● READING TEXT:
*-*-*
Sea bottom topography is crucial for sound wave propagation. The interaction of acoustic waves with the seafloor includes wave scattering, transmission, and reflection. The bathymetry data used for the modeling are shown in Fig. 3a, which were obtained from the General Bathymetric Chart of the Oceans digital atlas in 30-arc-second intervals. The data show that the Red Sea is not an ultradeep basin and comprises 45% shallow waters (< 300 m), 52% mid-waters (300–1500 m), and only 3% deep waters (> 1500 m) (Fig. 3a).

Figure 3

(a) Bathymetric data used in this study, where colors show the depth in meters. The red line indicates the section corresponding to the subsequent figures (b) Seafloor sediment characteristics (colors show sediment type). Map was produced using Matlab R2023a (https://www.mathworks.com).
*-*-*
● RECORD EXTRACTS:
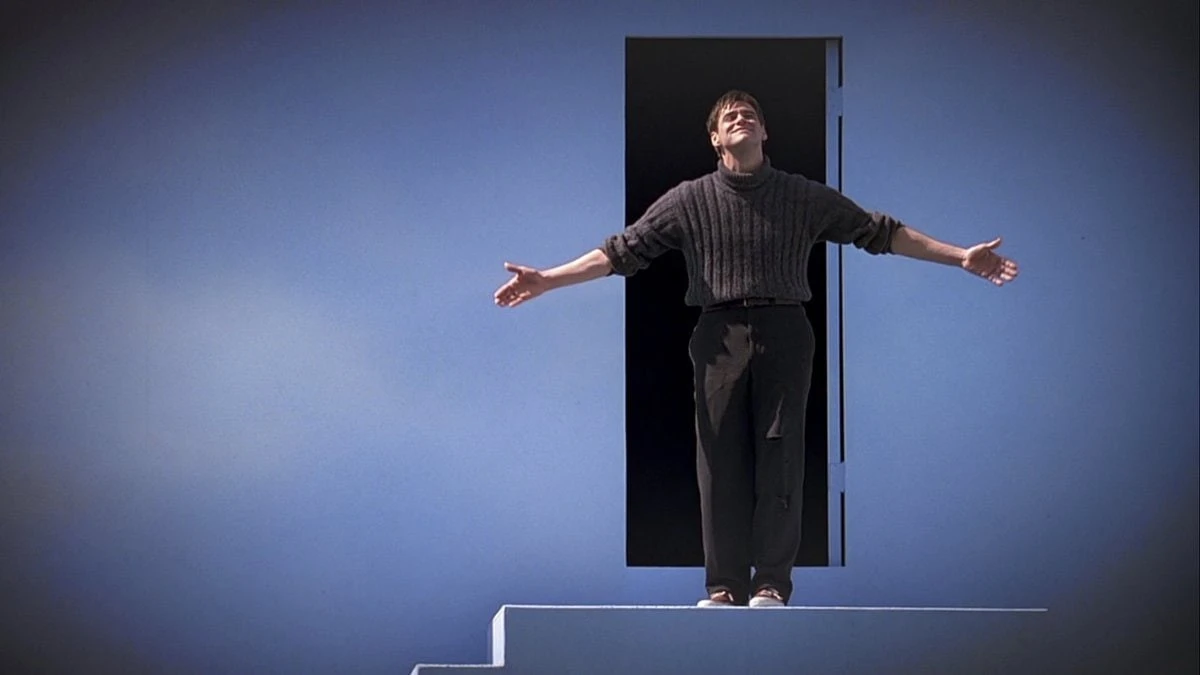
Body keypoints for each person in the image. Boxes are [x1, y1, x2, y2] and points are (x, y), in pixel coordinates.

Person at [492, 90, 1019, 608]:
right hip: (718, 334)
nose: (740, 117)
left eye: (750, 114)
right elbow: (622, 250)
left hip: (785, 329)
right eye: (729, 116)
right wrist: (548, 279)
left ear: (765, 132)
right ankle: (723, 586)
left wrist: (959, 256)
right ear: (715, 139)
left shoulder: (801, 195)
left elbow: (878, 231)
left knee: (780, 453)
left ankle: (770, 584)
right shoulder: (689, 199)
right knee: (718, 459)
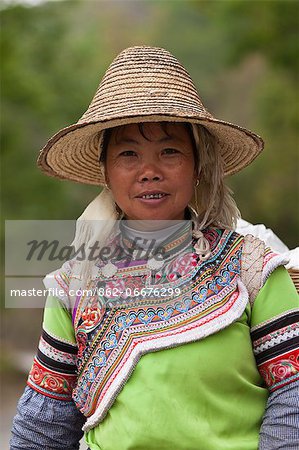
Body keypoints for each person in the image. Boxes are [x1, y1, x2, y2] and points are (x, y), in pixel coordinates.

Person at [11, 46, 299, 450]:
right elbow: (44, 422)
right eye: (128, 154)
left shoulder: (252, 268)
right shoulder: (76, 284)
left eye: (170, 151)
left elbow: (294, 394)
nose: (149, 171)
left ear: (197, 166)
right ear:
*-*-*
● EXERCISE A: Using the Red Sea bathymetry passage, decide whether each statement agrees with it. For each one, answer yes or no and quote the text's deciding words. (i) The bathymetry data came from the General Bathymetric Chart of the Oceans digital atlas. (ii) Deep waters over 1500 m make up most of the Red Sea. (iii) In panel (a) of Figure 3, colors show sediment type.
● EXERCISE B: From the Red Sea bathymetry passage, return the part that opens with the words containing "(a) Bathymetric data" and closes with "Matlab R2023a (https://www.mathworks.com).".
● EXERCISE C: Write the next part of the Red Sea bathymetry passage, picking up after its last sentence.

● YOUR RESPONSE A:
(i) Yes: "which were obtained from the General Bathymetric Chart of the Oceans digital atlas in 30-arc-second intervals"
(ii) No: "only 3% deep waters (> 1500 m)"
(iii) No: "(a) Bathymetric data used in this study, where colors show the depth in meters"

● YOUR RESPONSE B:
(a) Bathymetric data used in this study, where colors show the depth in meters. The red line indicates the section corresponding to the subsequent figures (b) Seafloor sediment characteristics (colors show sediment type). Map was produced using Matlab R2023a (https://www.mathworks.com).

● YOUR RESPONSE C:
The propagation of sound waves is influenced by ocean depth, topography, and sediment characteristics. To accurately integrate these data into the model, reliable data on seafloor properties must be obtained. However, obtaining such data can be challenging, particularly in basins such as the Red Sea with limited sedimentological information.

The sediment types in the area were determined from the geological and geomorphological maps from the scientific literature to estimate the relevant coefficients for sound propagation models. The modeling parameters, such as sound speed (\(C_{b}\) in m/s), density in sediments (\(\rho _{b}\) in g/cc), and attenuation in sediments (\(\alpha\) in dB/wavelength), were determined based on the fundamental principles of geoacoustic properties^36,37,38,39. These references describe the fundamental principles, measurement techniques, and practical examples of seafloor materials across various oceanic environments, providing a comprehensive overview of seafloor acoustic properties. The geoacoustic properties were based on a map produced by the French Hydrographic and Oceanographic Service⁴⁰. Figure 3b shows that mud and sand accounted for 82% of the seafloor composition, whereas rock and other sediments (e.g., silt and gravel) accounted for 14% and 4%, respectively. The seafloor model used herein was a semi-infinite, homogeneous medium without shear, consistent with the geological and geomorphological information obtained from the existing maps.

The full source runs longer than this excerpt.